You’re onto something there Scotty, learning is one thing, remembering it is something else altogether!

Sometimes you HAVE to learn from your own mistakes because the expense/pain/frustration is what makes it memorable. Just reading about it is easy enough to forget.

Thanks Comfy, that looks impressive! And yeah, I can see where it’d knock out application in a small light. Is that replacing the small ceramic cap? That’s just a much larger capacitor? How do you figure this kind of stuff out? Trial and error experience like Scotty is talking about or research?

Looks like an electrolytic cap and a shielded inductor in the middle of the board.

The electrolytic cap is between B+ and GND, while the 105C's ceramic cap is located after the little protection diode. I dunno which way is 'correct', but if it works... :shrug:

The inductors have been a serious pain... remember what I said about things vibrating? The inductors like the one shown are shielded, but inside is just a normal wire-wound coil, and all those little turns of wire can wiggle around. The shielding doesn't do anything for sound waves, only electromagnetic emissions. I have some others that are using flat wire and are molded (like potting a driver), but unshielded - they're less prone to making noise. They cost about 3 times as much, though...

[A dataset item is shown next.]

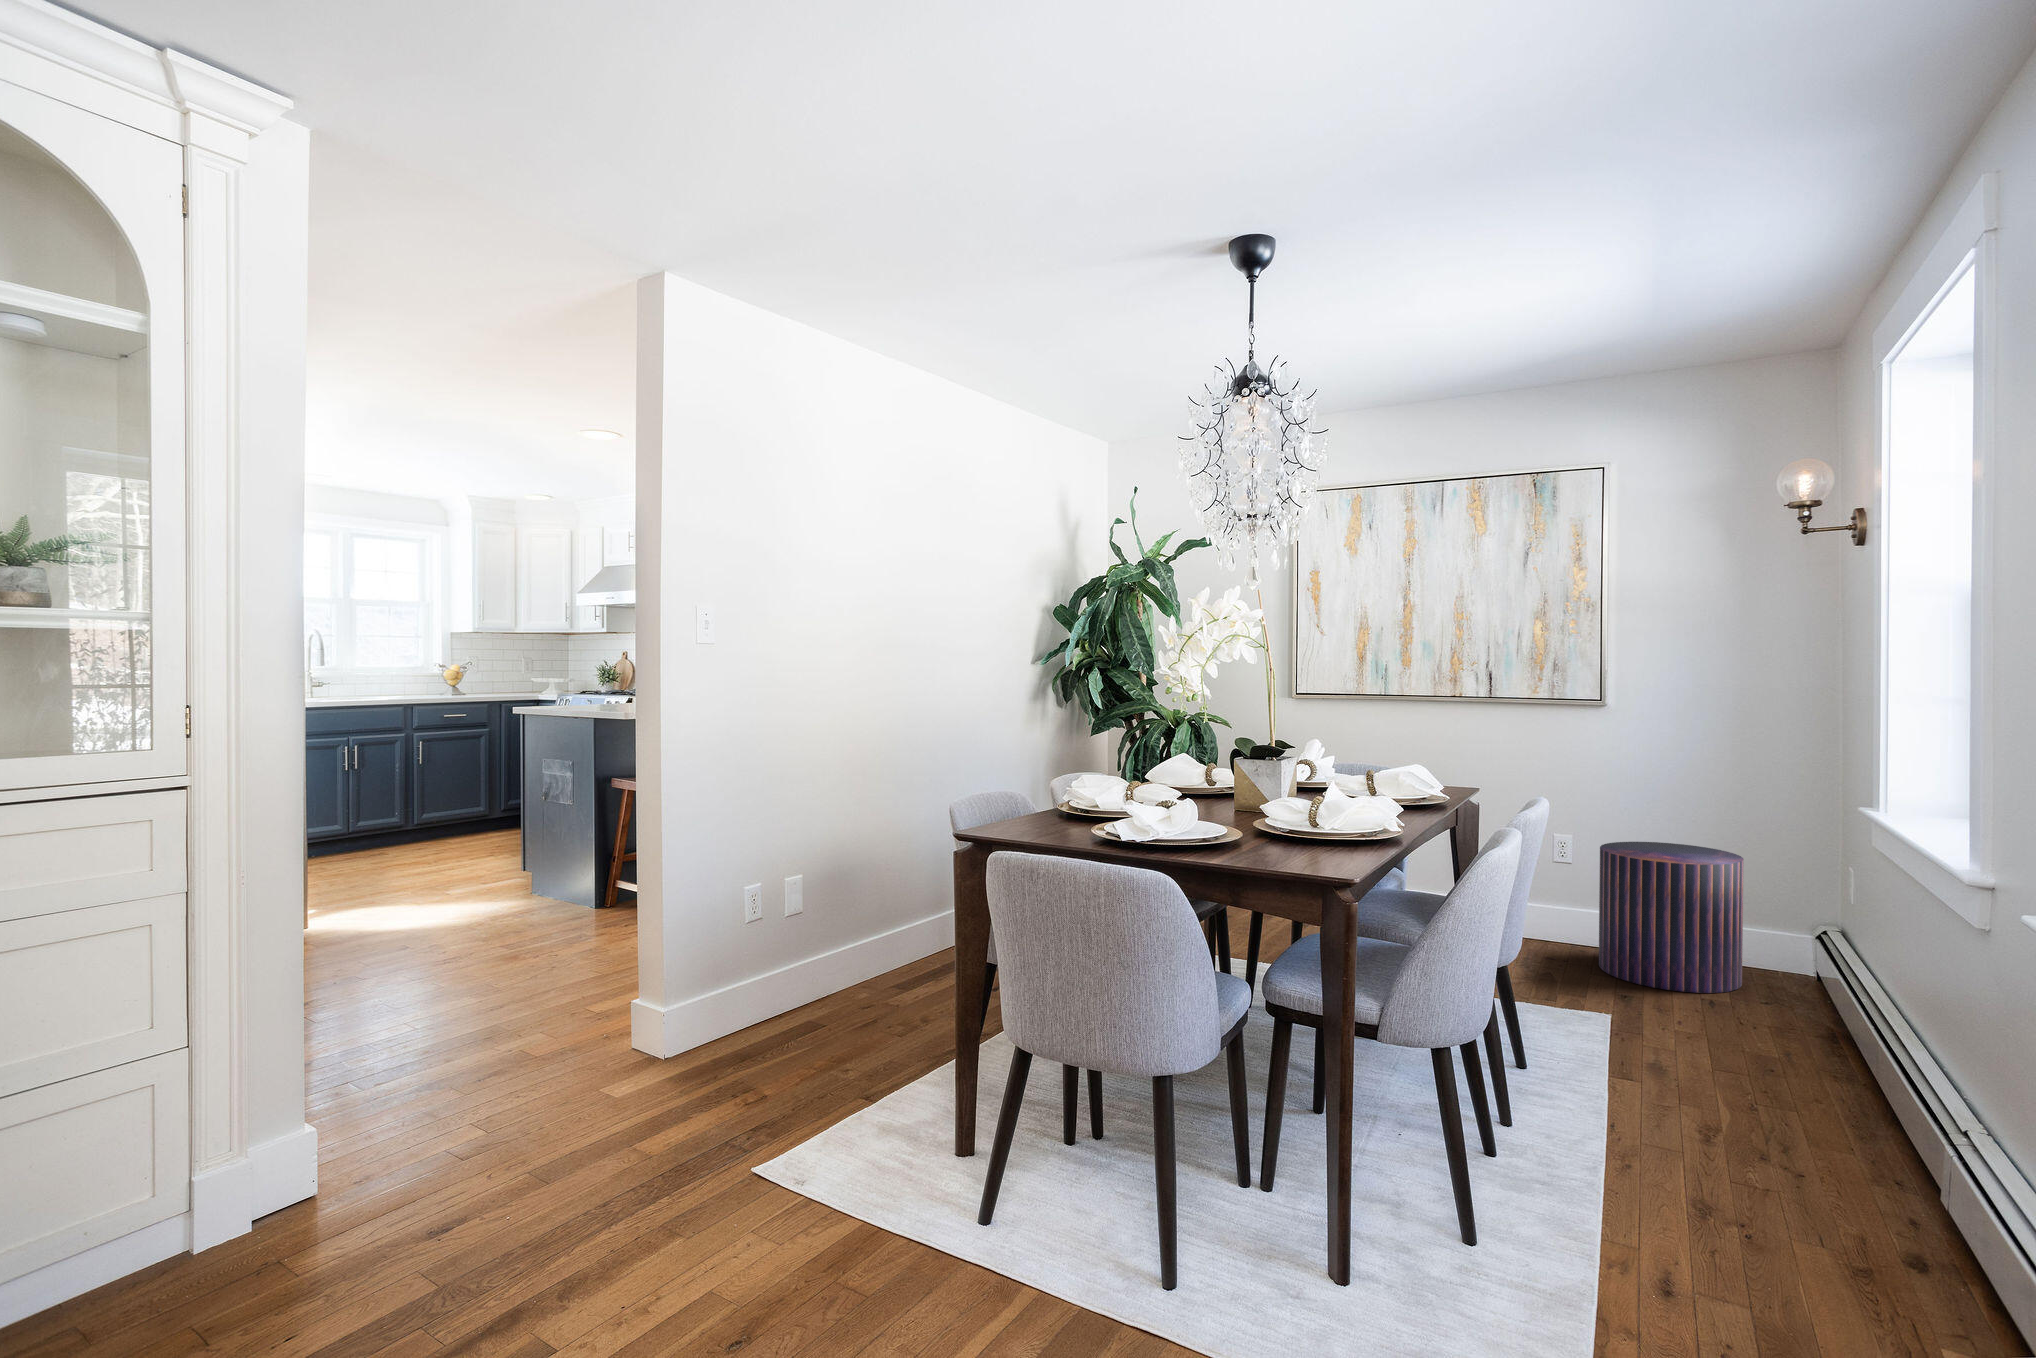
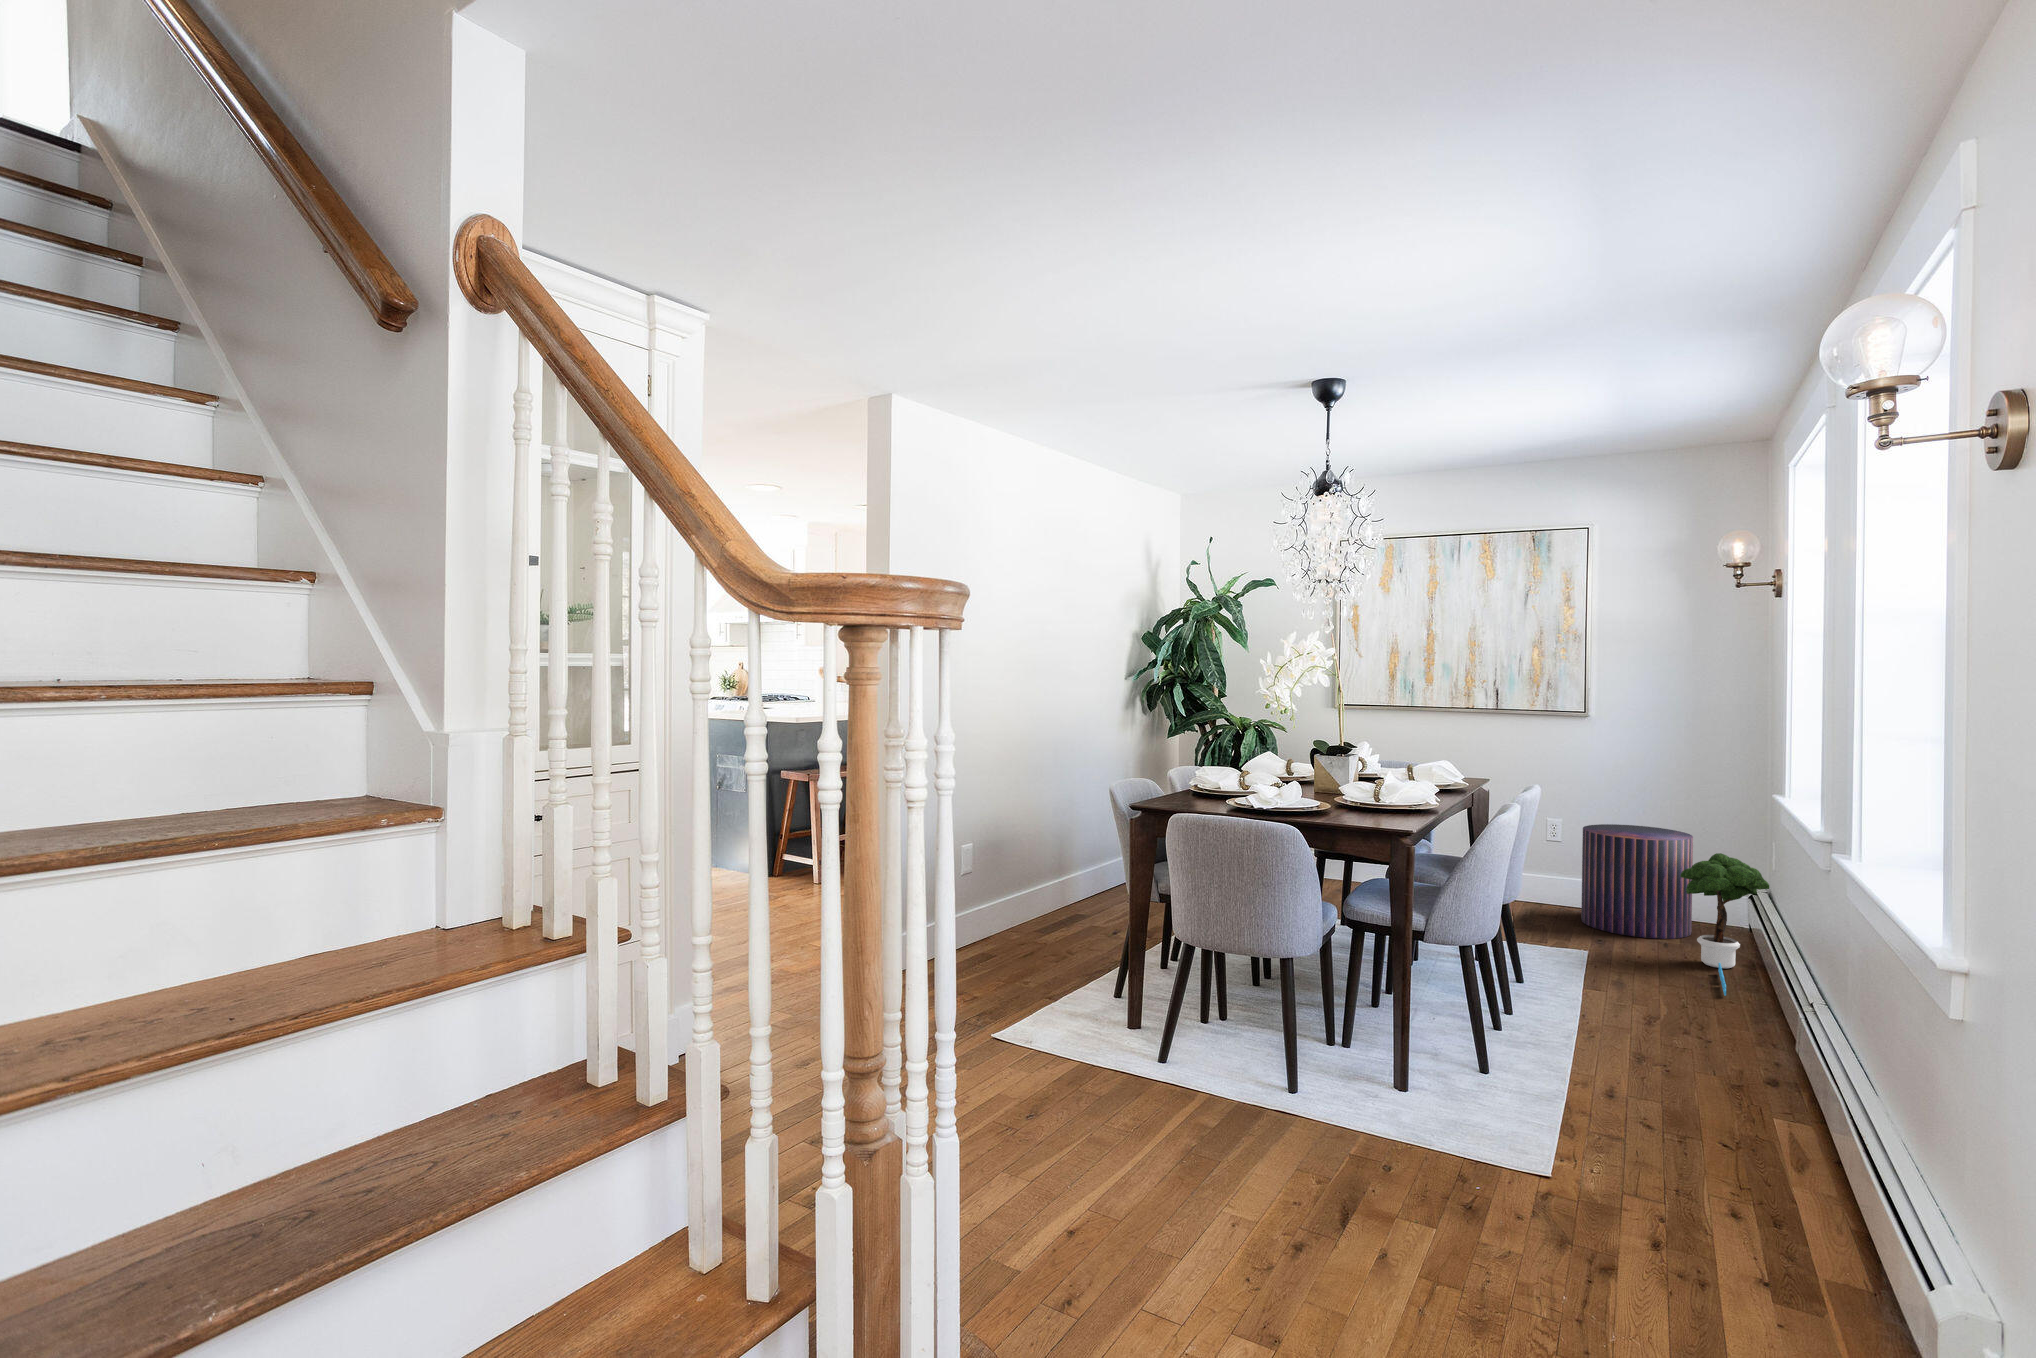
potted tree: none [1732,884,1854,1088] -> present [1680,853,1769,996]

Is there a downside to using a smoothing capacitor on the output, such as reduced efficiency or power?

3 times the cost, how much is that?

Panasonic 1.2uH 14.2A Power Inductor ETQP6F1R2HFA. Qty. 5pcs | eBay - around $1 each there, but retail at Digikey they’re $3.27 ea

Coilcraft 1.2uH 12.3A Power Inductor MLC1260-122MLC, RoHS, Qty.10pcs | eBay - $0.70 ea, but only $1.42 ea direct from Coilcraft

Since the boards are going to be available for anybody to build I'm trying to find a part that works well, and is easy for everybody to get, and also doesn't cost $5. An ebay seller may only have a finite supply and so they probably won't be available forever at those prices.

I did experiment with the cap across the L+/L- pads, and from L+ to GND (was pretty sure beforehand that's not a good place to put it), but both those did affect the LED while not doing much to reduce the noise. Where it ended up it's just a damper on the power supply to the attiny and doesn't affect operation other than making it quieter.